Selon la société civile locale, l’insécurité grandissante dans cette région, caractérisée par l’activisme des terroristes ADF, a freiné la reprise des cours après les deux semaines de vacances de fin d’année 2024.Kagheni Samuel ajoute que la population craint toujours la menace des ADF, qui ont tué plus de 90 personnes en l’espace de 5 jours, soit du 30 décembre 2024 au 4 janvier 2025, et qui restent toujours dans les milieux de refuge.
« La partie Njiapanda-Manzia a été attaquée le 31 décembre 2024 par les terroristes ADF. La population a été obligée de fuir, y compris les enfants en âge scolaire. D’autres finalistes ont fui depuis plusieurs jours et sont à Butembo. Cette situation impacte le calendrier scolaire, nous ne savons comment nous comporter face à cette situation« , indique-t-il.
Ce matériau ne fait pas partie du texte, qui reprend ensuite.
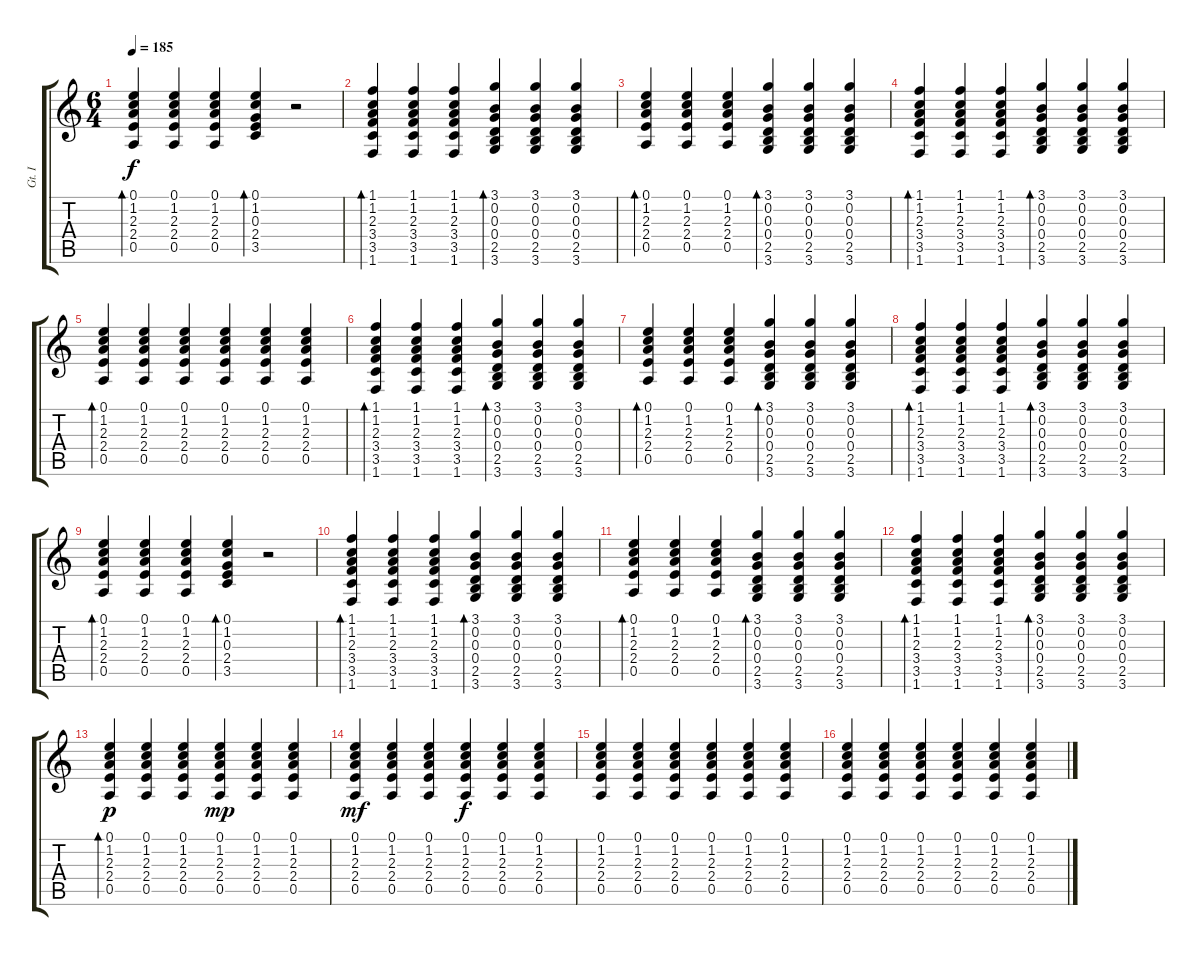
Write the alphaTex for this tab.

\track ("Gt. I" "Gt. I") {instrument acousticguitarsteel}
\staff {score tabs}
\tuning (E4 B3 G3 D3 A2 E2) {hide}
\ts (6 4)
\tempo 185
\clef g2
\ks c
(0.1 1.2 2.3 2.4 0.5).4{bd 120 dy f} (0.1 1.2 2.3 2.4 0.5).4 (0.1 1.2 2.3 2.4 0.5).4 (0.1 1.2 0.3 2.4 3.5).4{bd 60} r.2 |
(1.1 1.2 2.3 3.4 3.5 1.6).4{bd 120} (1.1 1.2 2.3 3.4 3.5 1.6).4 (1.1 1.2 2.3 3.4 3.5 1.6).4 (3.1 0.2 0.3 0.4 2.5 3.6).4{bd 60} (3.1 0.2 0.3 0.4 2.5 3.6).4 (3.1 0.2 0.3 0.4 2.5 3.6).4 |
(0.1 1.2 2.3 2.4 0.5).4{bd 120} (0.1 1.2 2.3 2.4 0.5).4 (0.1 1.2 2.3 2.4 0.5).4 (3.1 0.2 0.3 0.4 2.5 3.6).4{bd 60} (3.1 0.2 0.3 0.4 2.5 3.6).4 (3.1 0.2 0.3 0.4 2.5 3.6).4 |
(1.1 1.2 2.3 3.4 3.5 1.6).4{bd 120} (1.1 1.2 2.3 3.4 3.5 1.6).4 (1.1 1.2 2.3 3.4 3.5 1.6).4 (3.1 0.2 0.3 0.4 2.5 3.6).4{bd 60} (3.1 0.2 0.3 0.4 2.5 3.6).4 (3.1 0.2 0.3 0.4 2.5 3.6).4 |
(0.1 1.2 2.3 2.4 0.5).4{bd 120} (0.1 1.2 2.3 2.4 0.5).4 (0.1 1.2 2.3 2.4 0.5).4 (0.1 1.2 2.3 2.4 0.5).4 (0.1 1.2 2.3 2.4 0.5).4 (0.1 1.2 2.3 2.4 0.5).4 |
(1.1 1.2 2.3 3.4 3.5 1.6).4{bd 120} (1.1 1.2 2.3 3.4 3.5 1.6).4 (1.1 1.2 2.3 3.4 3.5 1.6).4 (3.1 0.2 0.3 0.4 2.5 3.6).4{bd 60} (3.1 0.2 0.3 0.4 2.5 3.6).4 (3.1 0.2 0.3 0.4 2.5 3.6).4 |
(0.1 1.2 2.3 2.4 0.5).4{bd 120} (0.1 1.2 2.3 2.4 0.5).4 (0.1 1.2 2.3 2.4 0.5).4 (3.1 0.2 0.3 0.4 2.5 3.6).4{bd 60} (3.1 0.2 0.3 0.4 2.5 3.6).4 (3.1 0.2 0.3 0.4 2.5 3.6).4 |
(1.1 1.2 2.3 3.4 3.5 1.6).4{bd 120} (1.1 1.2 2.3 3.4 3.5 1.6).4 (1.1 1.2 2.3 3.4 3.5 1.6).4 (3.1 0.2 0.3 0.4 2.5 3.6).4{bd 60} (3.1 0.2 0.3 0.4 2.5 3.6).4 (3.1 0.2 0.3 0.4 2.5 3.6).4 |
(0.1 1.2 2.3 2.4 0.5).4{bd 120} (0.1 1.2 2.3 2.4 0.5).4 (0.1 1.2 2.3 2.4 0.5).4 (0.1 1.2 0.3 2.4 3.5).4{bd 60} r.2 |
(1.1 1.2 2.3 3.4 3.5 1.6).4{bd 120} (1.1 1.2 2.3 3.4 3.5 1.6).4 (1.1 1.2 2.3 3.4 3.5 1.6).4 (3.1 0.2 0.3 0.4 2.5 3.6).4{bd 60} (3.1 0.2 0.3 0.4 2.5 3.6).4 (3.1 0.2 0.3 0.4 2.5 3.6).4 |
(0.1 1.2 2.3 2.4 0.5).4{bd 120} (0.1 1.2 2.3 2.4 0.5).4 (0.1 1.2 2.3 2.4 0.5).4 (3.1 0.2 0.3 0.4 2.5 3.6).4{bd 60} (3.1 0.2 0.3 0.4 2.5 3.6).4 (3.1 0.2 0.3 0.4 2.5 3.6).4 |
(1.1 1.2 2.3 3.4 3.5 1.6).4{bd 120} (1.1 1.2 2.3 3.4 3.5 1.6).4 (1.1 1.2 2.3 3.4 3.5 1.6).4 (3.1 0.2 0.3 0.4 2.5 3.6).4{bd 60} (3.1 0.2 0.3 0.4 2.5 3.6).4 (3.1 0.2 0.3 0.4 2.5 3.6).4 |
(0.1 1.2 2.3 2.4 0.5).4{bd 120 dy p} (0.1 1.2 2.3 2.4 0.5).4 (0.1 1.2 2.3 2.4 0.5).4 (0.1 1.2 2.3 2.4 0.5).4{dy mp} (0.1 1.2 2.3 2.4 0.5).4 (0.1 1.2 2.3 2.4 0.5).4 |
(0.1 1.2 2.3 2.4 0.5).4{dy mf} (0.1 1.2 2.3 2.4 0.5).4 (0.1 1.2 2.3 2.4 0.5).4 (0.1 1.2 2.3 2.4 0.5).4{dy f} (0.1 1.2 2.3 2.4 0.5).4 (0.1 1.2 2.3 2.4 0.5).4 |
(0.1 1.2 2.3 2.4 0.5).4 (0.1 1.2 2.3 2.4 0.5).4 (0.1 1.2 2.3 2.4 0.5).4 (0.1 1.2 2.3 2.4 0.5).4 (0.1 1.2 2.3 2.4 0.5).4 (0.1 1.2 2.3 2.4 0.5).4 |
(0.1 1.2 2.3 2.4 0.5).4 (0.1 1.2 2.3 2.4 0.5).4 (0.1 1.2 2.3 2.4 0.5).4 (0.1 1.2 2.3 2.4 0.5).4 (0.1 1.2 2.3 2.4 0.5).4 (0.1 1.2 2.3 2.4 0.5).4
La société civile du secteur de Bapere ajoute également que la menace des terroristes ADF freine le retour de la population.
Plus de 14 villages restent désertés et les activités socio-économiques y sont suspendues. Kagheni Samuel appelle à l’implication active de l’armée pour mettre fin à l’activisme des ADF dans la province du Nord-Kivu.